Durée : 1h26mn
Troisième volet de la saga coproduit par Filmax. Même si le plaisir demeure, c’était quand même bien mieux avant...
L’argument : Le Professeur Herbert West reprend ses expérineces sur les morts dans la prison où il est incarcéré.

Notre avis : Il s’agit de la suite la moins médiocre du grand succès gore des années 80, Re-animator de Stuart Gordon (1985), après une Fiancée de Re-animator (1990) poussive, déjà réalisée par le producteur du premier volet, Brian Yuzna.
Depuis son départ tonitruant des écuries Charles Band, la carrière du bonhomme, devenu très vite cinéaste spécialisé dans le direct to vidéo horrifique, est égale à elle-même, relativement sympathique, pleine de bonnes intentions, mais d’un manque patent d’inventivité. Recyclant les bonnes idées passées au-delà du raisonnable (un Dentiste 2 par-ci, un Retour des morts vivants 3 par-là), il n’en finit plus d’exploiter son catalogue d’antan, sans idée nouvelle pour justifier l’opportunisme de ses entreprises. Ainsi Beyond re-animator réalisé en 2002 avec la collaboration des Espagnols de Filmax (d’où la présence au générique de Santiago Segura) - avec lesquels il avait déjà bossé à trois reprises -, s’apparente plus à un remake qu’à une suite, puisque le scénario est décalqué de l’original.

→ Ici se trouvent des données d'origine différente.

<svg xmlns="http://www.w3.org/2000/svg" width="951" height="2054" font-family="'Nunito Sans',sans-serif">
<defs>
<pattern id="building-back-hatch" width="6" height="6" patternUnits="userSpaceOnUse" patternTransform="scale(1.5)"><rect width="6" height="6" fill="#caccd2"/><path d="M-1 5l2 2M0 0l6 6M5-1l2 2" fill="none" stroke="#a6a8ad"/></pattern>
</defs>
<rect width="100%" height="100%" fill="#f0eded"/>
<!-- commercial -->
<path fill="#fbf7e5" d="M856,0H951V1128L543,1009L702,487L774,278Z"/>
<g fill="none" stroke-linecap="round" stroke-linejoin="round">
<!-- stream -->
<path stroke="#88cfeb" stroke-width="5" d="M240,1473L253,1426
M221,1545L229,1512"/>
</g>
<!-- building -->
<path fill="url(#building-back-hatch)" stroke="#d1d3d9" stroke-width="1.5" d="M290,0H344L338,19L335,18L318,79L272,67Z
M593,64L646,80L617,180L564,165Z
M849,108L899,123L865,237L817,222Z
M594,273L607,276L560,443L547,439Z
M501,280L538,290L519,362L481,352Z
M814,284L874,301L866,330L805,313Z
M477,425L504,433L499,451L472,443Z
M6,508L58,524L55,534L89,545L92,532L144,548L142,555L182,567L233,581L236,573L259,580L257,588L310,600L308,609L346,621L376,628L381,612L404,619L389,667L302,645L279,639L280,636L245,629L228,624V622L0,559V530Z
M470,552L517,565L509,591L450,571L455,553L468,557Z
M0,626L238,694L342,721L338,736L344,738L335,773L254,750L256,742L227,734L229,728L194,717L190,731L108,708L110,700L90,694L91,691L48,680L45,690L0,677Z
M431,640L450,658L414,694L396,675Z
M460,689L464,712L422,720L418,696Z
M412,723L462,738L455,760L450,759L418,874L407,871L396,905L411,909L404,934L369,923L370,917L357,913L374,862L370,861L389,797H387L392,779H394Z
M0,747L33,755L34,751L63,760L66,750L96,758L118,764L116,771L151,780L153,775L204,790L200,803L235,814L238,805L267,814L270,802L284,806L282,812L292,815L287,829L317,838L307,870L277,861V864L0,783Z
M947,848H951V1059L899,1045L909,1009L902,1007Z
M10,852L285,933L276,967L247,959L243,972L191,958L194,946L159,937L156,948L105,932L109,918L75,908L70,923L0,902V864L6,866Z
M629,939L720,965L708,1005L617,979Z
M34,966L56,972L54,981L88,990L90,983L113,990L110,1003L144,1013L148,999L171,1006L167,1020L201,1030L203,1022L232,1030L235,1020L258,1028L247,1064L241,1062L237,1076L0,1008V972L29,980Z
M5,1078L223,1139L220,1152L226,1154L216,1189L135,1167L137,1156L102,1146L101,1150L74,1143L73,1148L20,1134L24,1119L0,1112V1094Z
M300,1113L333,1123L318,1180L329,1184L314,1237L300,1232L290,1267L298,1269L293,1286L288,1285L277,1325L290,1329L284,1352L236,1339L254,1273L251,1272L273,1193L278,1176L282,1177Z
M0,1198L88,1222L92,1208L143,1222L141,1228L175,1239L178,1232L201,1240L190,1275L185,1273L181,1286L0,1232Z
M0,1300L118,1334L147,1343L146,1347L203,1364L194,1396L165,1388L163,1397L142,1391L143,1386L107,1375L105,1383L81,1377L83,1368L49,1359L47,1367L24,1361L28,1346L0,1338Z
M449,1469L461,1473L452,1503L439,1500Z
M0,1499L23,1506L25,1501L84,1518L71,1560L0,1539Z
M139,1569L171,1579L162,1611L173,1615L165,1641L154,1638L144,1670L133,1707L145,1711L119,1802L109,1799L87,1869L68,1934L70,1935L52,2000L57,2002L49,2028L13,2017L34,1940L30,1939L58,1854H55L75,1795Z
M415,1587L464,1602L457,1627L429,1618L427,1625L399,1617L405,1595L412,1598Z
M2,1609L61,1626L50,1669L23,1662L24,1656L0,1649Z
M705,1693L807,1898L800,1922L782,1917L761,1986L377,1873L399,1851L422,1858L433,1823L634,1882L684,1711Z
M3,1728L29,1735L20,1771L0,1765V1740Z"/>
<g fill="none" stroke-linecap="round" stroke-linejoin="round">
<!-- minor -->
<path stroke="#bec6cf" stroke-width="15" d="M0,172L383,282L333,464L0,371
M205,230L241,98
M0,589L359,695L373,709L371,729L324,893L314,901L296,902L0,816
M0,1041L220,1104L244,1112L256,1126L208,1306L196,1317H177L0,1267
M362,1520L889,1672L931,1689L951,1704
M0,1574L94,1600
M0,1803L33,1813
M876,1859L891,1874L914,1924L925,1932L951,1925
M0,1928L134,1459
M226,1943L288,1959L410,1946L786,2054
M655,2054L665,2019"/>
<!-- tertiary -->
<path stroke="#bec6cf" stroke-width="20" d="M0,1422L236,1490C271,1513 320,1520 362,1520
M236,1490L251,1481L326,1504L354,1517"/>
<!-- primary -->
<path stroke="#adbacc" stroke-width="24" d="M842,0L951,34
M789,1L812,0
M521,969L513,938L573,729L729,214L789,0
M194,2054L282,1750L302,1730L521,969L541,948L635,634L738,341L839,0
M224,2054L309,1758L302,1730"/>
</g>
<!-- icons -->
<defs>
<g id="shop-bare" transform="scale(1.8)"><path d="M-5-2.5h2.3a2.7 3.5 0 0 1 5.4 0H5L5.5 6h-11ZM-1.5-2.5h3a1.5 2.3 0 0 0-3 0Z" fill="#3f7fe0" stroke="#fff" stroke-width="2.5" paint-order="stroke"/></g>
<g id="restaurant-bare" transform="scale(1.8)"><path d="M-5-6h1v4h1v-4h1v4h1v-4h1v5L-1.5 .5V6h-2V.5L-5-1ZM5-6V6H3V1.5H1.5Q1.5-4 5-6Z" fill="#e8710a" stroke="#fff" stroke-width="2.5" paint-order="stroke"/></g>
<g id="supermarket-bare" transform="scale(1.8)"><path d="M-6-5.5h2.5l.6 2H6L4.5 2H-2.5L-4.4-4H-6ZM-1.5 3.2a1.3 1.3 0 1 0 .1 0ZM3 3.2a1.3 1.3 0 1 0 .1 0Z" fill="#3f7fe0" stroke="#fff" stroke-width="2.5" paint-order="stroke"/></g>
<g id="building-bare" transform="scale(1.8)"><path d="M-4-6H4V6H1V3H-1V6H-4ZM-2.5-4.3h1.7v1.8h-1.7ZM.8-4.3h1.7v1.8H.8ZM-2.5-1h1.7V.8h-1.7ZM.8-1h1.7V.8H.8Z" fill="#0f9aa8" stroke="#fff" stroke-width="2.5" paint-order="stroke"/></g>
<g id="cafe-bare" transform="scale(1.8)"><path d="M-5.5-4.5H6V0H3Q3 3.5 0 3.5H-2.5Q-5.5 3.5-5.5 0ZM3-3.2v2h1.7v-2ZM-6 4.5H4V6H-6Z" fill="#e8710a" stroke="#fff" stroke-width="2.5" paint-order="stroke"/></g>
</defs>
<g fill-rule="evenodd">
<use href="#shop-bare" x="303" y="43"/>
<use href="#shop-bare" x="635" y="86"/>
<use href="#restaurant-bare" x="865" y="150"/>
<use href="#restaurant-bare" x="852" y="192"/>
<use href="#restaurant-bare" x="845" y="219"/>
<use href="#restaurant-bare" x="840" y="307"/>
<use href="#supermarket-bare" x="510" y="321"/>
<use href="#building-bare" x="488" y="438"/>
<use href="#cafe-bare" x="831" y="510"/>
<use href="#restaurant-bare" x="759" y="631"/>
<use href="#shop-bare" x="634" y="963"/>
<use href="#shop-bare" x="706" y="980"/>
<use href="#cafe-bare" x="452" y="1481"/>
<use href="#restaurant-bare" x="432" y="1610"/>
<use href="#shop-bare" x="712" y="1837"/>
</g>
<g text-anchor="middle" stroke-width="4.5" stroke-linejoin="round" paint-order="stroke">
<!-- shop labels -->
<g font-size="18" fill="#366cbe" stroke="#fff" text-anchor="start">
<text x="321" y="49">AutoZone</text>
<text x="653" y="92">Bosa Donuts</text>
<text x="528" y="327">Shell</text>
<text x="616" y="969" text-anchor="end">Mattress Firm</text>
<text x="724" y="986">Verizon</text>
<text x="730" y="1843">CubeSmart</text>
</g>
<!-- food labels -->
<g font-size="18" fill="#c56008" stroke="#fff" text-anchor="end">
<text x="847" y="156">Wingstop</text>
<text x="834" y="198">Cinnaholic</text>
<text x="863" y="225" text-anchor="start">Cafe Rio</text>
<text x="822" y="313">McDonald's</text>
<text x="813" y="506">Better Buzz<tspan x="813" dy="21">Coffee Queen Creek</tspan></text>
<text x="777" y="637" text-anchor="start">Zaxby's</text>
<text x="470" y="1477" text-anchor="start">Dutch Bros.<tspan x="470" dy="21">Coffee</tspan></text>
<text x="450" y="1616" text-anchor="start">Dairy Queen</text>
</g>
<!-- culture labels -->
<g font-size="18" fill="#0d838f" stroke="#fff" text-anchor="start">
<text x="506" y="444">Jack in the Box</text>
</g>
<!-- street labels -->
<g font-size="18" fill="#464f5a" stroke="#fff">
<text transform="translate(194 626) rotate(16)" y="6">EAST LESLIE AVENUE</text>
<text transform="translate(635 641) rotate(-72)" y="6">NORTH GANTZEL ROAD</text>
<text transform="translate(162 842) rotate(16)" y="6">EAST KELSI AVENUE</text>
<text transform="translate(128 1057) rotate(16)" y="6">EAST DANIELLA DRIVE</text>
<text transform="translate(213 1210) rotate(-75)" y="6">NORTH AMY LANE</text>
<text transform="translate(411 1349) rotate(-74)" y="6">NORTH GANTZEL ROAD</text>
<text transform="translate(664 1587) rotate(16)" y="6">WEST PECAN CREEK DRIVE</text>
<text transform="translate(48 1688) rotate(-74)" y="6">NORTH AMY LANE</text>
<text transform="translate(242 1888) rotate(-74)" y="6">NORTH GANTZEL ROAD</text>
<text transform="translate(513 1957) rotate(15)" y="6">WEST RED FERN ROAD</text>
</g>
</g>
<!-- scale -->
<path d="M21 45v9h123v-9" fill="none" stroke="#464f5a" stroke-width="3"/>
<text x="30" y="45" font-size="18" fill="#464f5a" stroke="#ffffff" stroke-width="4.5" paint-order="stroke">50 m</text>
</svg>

Transposée dans l’environnement carcéral où le docteur Herbert West purge une lourde peine pour les massacres consécutifs à ses expériences sur les morts, la réinvention du re-animator est tout simplement infime. West s’associe à un jeune médecin naïf pour des travaux scientifiques peu catholiques, ce médecin tombe amoureux d’une journaliste blonde qui va périr des suites d’une attaque d’outre-tombe, il la réanime, elle est évidemment devenue carnassière et la prison entière s’embrase des flammes de l’enfer. On se souviendra que dans le un, c’était un hôpital qui était le lieu de l’insurrection des morts. De même, alors que le grand méchant de ce troisième épisode est incarné par le directeur de la prison, dans l’original, il s’agissait du directeur de l’hôpital. Le plagia continue jusqu’à l’utilisation excessive du thème musical de Richard Band (l’une des réussites du premier segment !) qui confère au film un cachet eighties indéniable.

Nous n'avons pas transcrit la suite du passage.